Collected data
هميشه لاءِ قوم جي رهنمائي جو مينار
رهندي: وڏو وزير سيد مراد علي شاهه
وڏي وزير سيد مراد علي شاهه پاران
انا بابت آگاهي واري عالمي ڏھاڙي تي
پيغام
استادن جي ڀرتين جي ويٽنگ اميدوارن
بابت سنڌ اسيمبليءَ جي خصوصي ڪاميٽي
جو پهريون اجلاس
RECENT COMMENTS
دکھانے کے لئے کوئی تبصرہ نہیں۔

*Assigned task*
Preserving every character, copy the records above out again.

*Solution for this problem*
هميشه لاءِ قوم جي رهنمائي جو مينار
رهندي: وڏو وزير سيد مراد علي شاهه
وڏي وزير سيد مراد علي شاهه پاران
انا بابت آگاهي واري عالمي ڏھاڙي تي
پيغام
استادن جي ڀرتين جي ويٽنگ اميدوارن
بابت سنڌ اسيمبليءَ جي خصوصي ڪاميٽي
جو پهريون اجلاس
RECENT COMMENTS
دکھانے کے لئے کوئی تبصرہ نہیں۔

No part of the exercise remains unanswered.